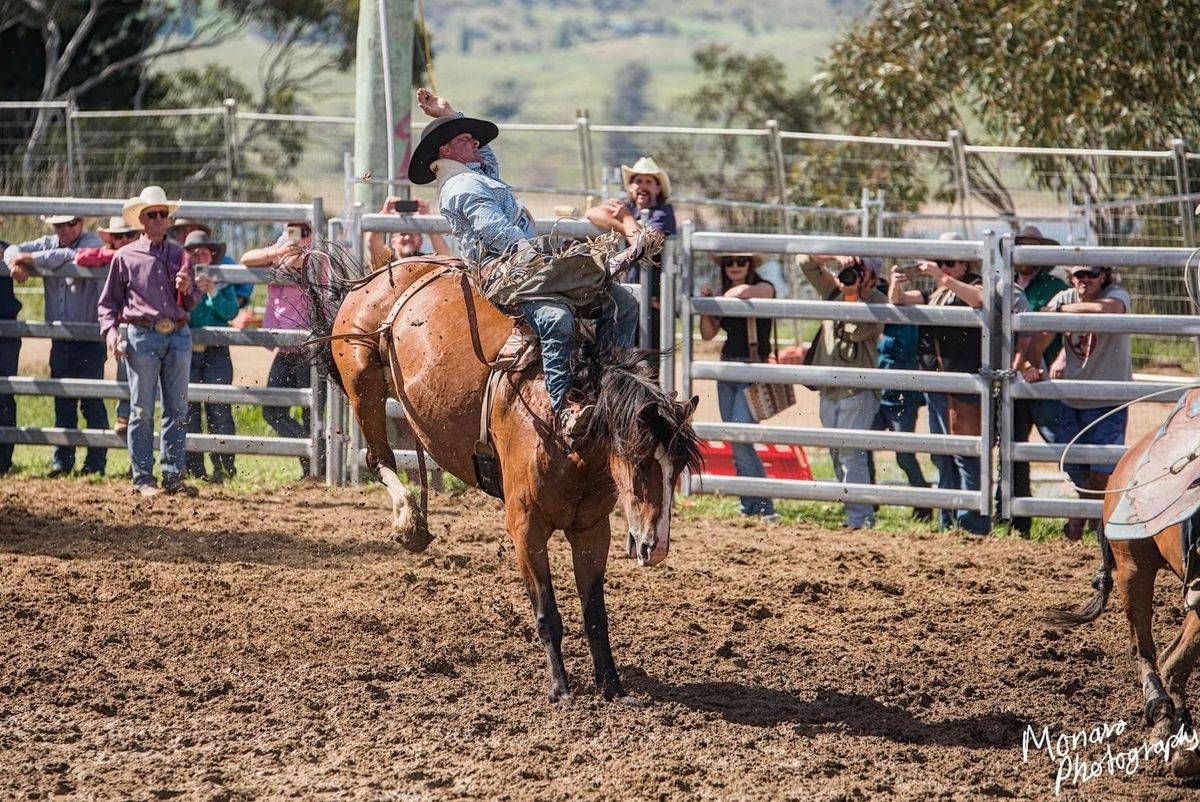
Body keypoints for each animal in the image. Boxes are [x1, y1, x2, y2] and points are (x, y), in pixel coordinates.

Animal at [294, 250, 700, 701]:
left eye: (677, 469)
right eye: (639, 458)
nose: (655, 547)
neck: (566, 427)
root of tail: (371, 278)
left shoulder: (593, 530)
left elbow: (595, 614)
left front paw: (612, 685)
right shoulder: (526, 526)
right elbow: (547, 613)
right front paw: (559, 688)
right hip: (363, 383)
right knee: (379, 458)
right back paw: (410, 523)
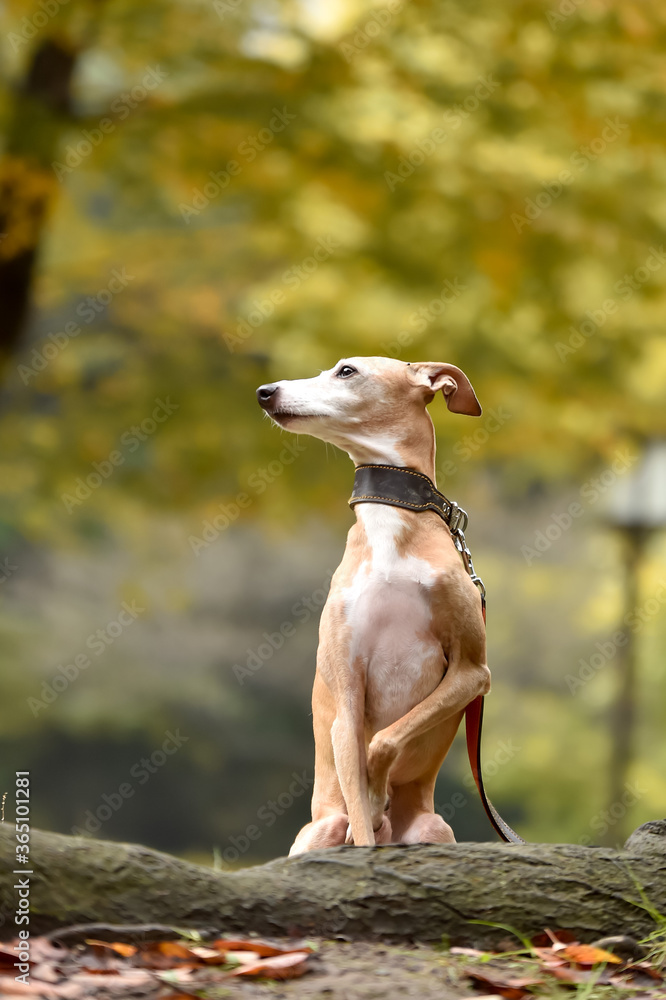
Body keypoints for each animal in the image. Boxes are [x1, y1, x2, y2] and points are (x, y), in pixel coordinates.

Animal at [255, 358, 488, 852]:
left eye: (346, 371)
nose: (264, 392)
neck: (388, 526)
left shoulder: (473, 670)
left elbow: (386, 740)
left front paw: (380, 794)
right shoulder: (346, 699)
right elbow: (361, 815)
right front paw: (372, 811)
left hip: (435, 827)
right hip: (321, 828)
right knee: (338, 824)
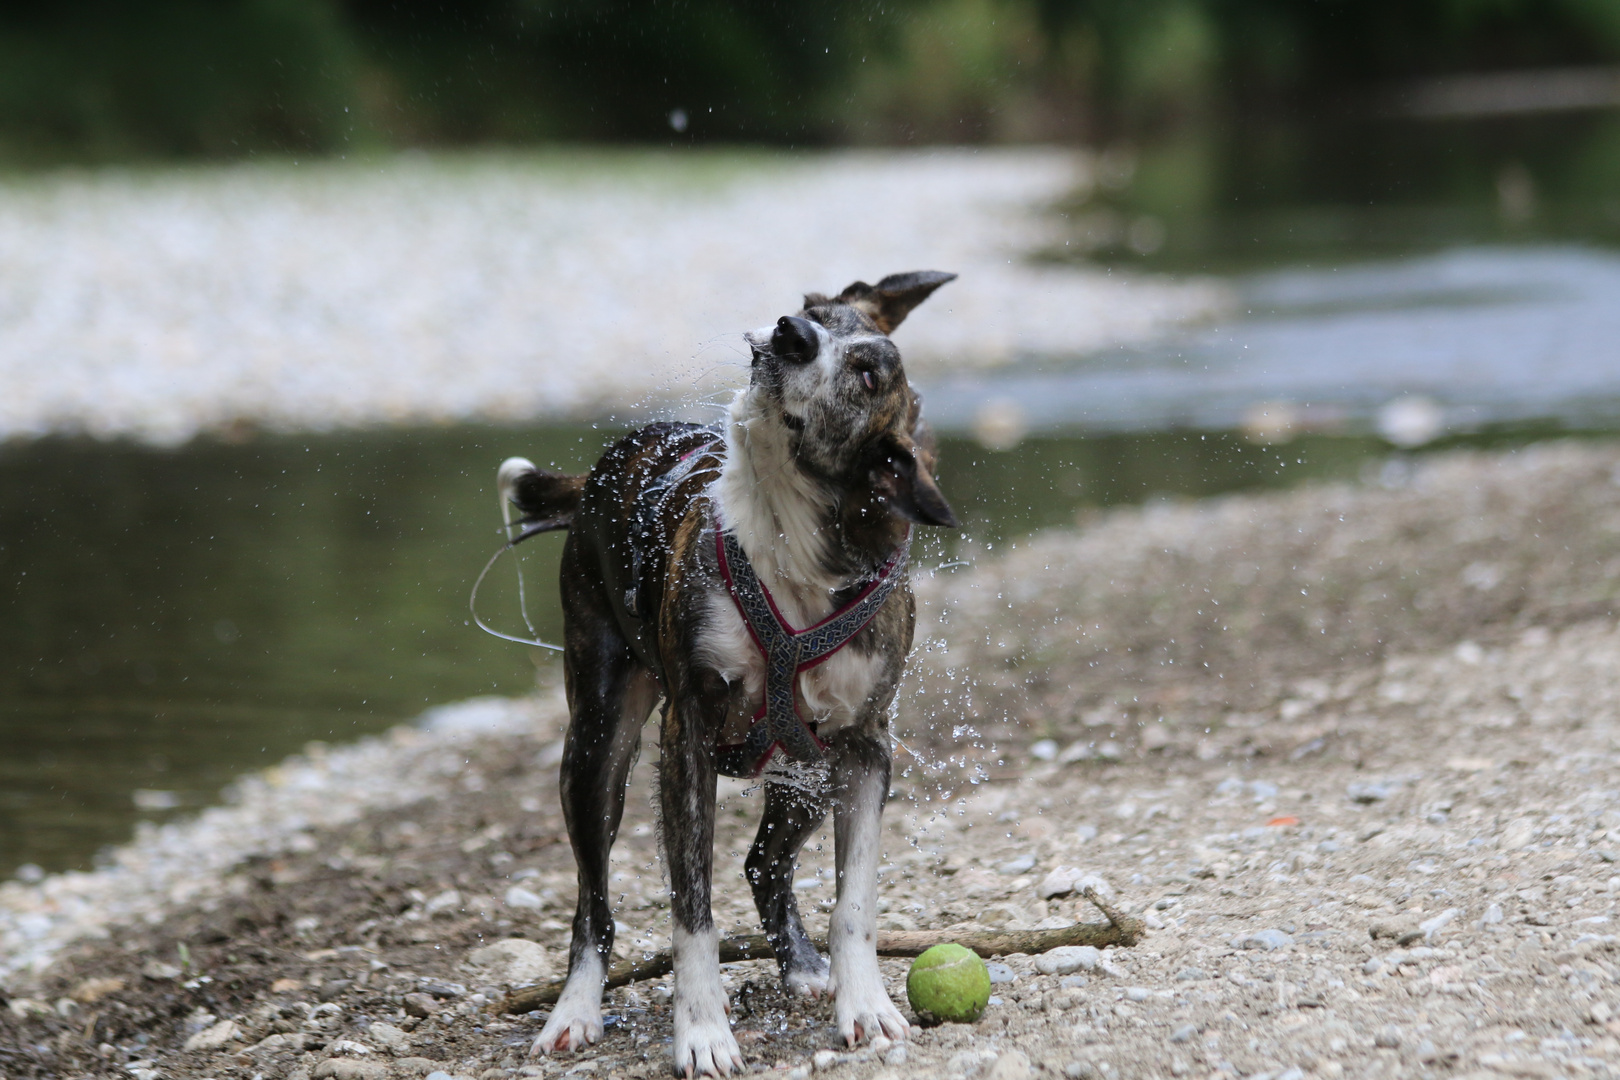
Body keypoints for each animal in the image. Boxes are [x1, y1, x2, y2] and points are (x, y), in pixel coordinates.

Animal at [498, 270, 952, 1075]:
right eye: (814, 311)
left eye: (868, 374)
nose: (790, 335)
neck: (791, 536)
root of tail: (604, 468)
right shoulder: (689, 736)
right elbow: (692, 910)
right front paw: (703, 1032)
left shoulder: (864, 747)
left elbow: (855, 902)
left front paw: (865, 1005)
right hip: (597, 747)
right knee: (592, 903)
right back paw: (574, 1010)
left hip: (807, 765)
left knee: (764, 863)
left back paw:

**********

Wherever the string "back" turns up in the material, copy the whole line.

Exercise solution:
right back paw: (410, 523)
right back paw: (574, 1010)
left back paw:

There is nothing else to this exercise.